Il n’existe à ce jour aucun « manuel » d’esthétique musicale en français couvrant l’histoire de la discipline de l’Antiquité au début de notre siècle. Les quelques 800 pages du présent livre ne prétendent pas combler cette lacune mais n’en constituent pas moins une importante contribution à la littérature consacrée à ce passionnant sujet. Placée sous la direction experte de Christian Accaoui, lui-même auteur d’un grand nombre d’articles, l’équipe de chercheurs (confirmés ou doctorants) réunie autour de cet ambitieux projet se distingue par son sens de la pédagogie. A chaque page, cette somme d’érudition reste accessible au lecteur le moins averti en même temps qu’elle comble le connaisseur. Une qualité plutôt rare.
En se basant -lorsque besoin est- sur les fondements antiques de la pensée esthétique (Platon, Aristote, etc.), les articles proposés ici sont toujours structurés de manière très claire et si certains nous emmènent sur des terrains inattendus, tous restent d’une grande pertinence. Histoire, analyse, philosophie, sociologie, littérature voire psychologie, de nombreuses branches de la musicologie et des sciences humaines sont invoquées dans cet ouvrage encyclopédique qui, non content de résumer les connaissances actuelles, se risque parfois à lancer des idées ou pistes de réflexion originales. Bien sûr, çà et là, un exemple musical aurait permis d’éviter la description laborieuse d’un passage particulier ou d’un principe d’écriture (on trouvera, par exemple, des explications plus didactiques de la modalité en tant que système théorique). Cependant, l’intérêt majeur de cette ouvrage est de réussir la prouesse de ne pas se répéter inutilement -en nous indiquant à la fin de chaque texte une liste plus ou moins longue d’entrées supplétives, les auteurs ont tissé un « réseau » de notices qui se recoupent et se complètent de manière optimale. Bien sûr, à côté des articles les plus brillants (« Goût », « Nation », « Renaissance », etc.) d’autres, très minoritaires, apparaissent inévitablement comme moins indispensables (« Concerto », « Enregistrement »). Et si l’on peut penser qu’à la longue liste des termes et concepts expliqués les définitions « musique spectrale », « dadaïsme », « polyphonie », « acousmatique » etc. pourraient venir s’ajouter, tous ces éléments –sauf le dernier- sont abordés dans d’autres notices de manière plus ou moins développée. Au final, le choix opéré par Accaoui est parfaitement satisfaisant.
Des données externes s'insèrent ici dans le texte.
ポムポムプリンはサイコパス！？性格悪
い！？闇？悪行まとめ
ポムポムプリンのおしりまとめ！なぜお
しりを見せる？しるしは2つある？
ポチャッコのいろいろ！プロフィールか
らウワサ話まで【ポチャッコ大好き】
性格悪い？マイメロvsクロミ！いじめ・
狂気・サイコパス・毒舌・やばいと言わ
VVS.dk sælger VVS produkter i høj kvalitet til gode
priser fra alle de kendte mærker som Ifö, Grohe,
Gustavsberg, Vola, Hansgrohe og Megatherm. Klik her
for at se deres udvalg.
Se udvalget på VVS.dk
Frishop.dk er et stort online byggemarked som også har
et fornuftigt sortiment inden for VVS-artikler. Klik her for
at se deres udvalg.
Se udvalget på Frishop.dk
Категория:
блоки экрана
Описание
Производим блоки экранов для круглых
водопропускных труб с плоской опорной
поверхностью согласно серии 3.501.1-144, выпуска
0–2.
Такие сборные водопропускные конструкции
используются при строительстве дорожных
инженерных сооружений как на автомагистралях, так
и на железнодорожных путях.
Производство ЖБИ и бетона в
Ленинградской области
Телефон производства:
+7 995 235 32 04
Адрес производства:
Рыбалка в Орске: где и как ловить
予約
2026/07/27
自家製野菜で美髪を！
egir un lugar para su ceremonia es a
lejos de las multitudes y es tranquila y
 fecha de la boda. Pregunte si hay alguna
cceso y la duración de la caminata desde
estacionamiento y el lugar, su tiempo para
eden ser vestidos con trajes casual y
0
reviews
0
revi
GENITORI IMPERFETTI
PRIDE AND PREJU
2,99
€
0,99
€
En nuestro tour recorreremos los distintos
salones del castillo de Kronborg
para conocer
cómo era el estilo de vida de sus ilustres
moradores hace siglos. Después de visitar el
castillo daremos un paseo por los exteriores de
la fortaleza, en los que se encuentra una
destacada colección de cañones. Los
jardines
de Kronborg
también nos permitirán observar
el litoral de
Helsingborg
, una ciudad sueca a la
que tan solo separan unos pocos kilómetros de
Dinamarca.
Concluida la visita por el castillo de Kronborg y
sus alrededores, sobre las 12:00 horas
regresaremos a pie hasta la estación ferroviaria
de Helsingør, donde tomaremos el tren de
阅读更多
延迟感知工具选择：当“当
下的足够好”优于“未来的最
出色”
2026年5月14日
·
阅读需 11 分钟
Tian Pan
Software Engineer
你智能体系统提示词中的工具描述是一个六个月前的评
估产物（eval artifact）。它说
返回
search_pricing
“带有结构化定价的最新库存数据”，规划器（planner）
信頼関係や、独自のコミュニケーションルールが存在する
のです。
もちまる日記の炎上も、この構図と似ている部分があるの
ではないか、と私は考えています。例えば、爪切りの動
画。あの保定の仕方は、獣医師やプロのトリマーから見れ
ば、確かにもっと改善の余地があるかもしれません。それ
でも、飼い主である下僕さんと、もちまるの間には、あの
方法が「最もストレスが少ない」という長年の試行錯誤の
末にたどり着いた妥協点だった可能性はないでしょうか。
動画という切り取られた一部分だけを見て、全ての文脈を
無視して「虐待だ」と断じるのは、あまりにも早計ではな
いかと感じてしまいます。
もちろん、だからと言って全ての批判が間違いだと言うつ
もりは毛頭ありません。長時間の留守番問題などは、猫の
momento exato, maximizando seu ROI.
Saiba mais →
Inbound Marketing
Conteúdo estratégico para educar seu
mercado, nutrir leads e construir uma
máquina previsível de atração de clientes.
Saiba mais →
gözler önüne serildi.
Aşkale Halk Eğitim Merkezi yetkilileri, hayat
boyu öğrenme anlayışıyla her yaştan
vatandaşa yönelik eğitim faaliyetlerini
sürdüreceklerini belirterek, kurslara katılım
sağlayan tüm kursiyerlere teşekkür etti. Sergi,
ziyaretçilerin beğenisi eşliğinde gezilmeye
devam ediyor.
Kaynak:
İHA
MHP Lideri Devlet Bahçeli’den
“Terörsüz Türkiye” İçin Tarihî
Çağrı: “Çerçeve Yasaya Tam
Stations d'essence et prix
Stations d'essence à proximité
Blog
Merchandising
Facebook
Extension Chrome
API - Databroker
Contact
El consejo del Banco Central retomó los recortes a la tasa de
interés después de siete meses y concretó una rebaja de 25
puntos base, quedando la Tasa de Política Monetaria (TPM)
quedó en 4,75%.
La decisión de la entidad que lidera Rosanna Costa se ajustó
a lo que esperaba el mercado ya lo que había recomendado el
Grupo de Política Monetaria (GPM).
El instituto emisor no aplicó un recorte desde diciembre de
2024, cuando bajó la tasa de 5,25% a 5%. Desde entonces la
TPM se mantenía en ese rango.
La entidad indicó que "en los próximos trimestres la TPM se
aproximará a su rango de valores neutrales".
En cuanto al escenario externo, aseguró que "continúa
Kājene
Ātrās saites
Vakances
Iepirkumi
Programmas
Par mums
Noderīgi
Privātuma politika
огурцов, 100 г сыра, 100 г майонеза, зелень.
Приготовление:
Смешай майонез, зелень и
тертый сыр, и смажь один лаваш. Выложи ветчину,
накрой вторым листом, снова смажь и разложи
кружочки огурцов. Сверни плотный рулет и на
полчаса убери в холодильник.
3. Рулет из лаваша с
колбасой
La seule véritable critique d’ordre méthodologique que nous formulerons vise la tendance de certains auteurs à prendre les définitions de dictionnaires généralistes (Petit Larousse, Robert) comme base de leur réflexion. Quoiqu’ ils leur apportent en général les précisions nécessaires, le peu de crédit scientifique dont bénéficient ces outils n’en font pas un matériau de base très approprié -leur unique avantage est de montrer la manière dont les termes qu’ils définissent sont appréhendés par les non-spécialistes. Peu pratiques, les renvois bibliographiques indiqués à l’anglo-saxonne nous obligent à nous reporter en fin de volume pour trouver les références complètes des ouvrages cités. Une solution qui permet toutefois de gagner un précieux espace -en évitant un grand nombre de notes infrapaginales- mais qui, dans un ou deux cas, fait montre d’imprécision (dans l’article « Herméneutique » notamment).
Ces réserves mineures n’entachent en rien la très grande qualité d’une publication magistralement réussie et aboutie. A n’en point douter, cet ouvrage s’imposera très vite comme une lecture indispensable pour les étudiants en musicologie et les musiciens autant qu’il servira de livre de chevet aux mélomanes en quête de connaissance. Dictionnaire, bréviaire ou aide-mémoire, voilà une pièce indispensable à toute bibliothèque musicale digne de ce nom.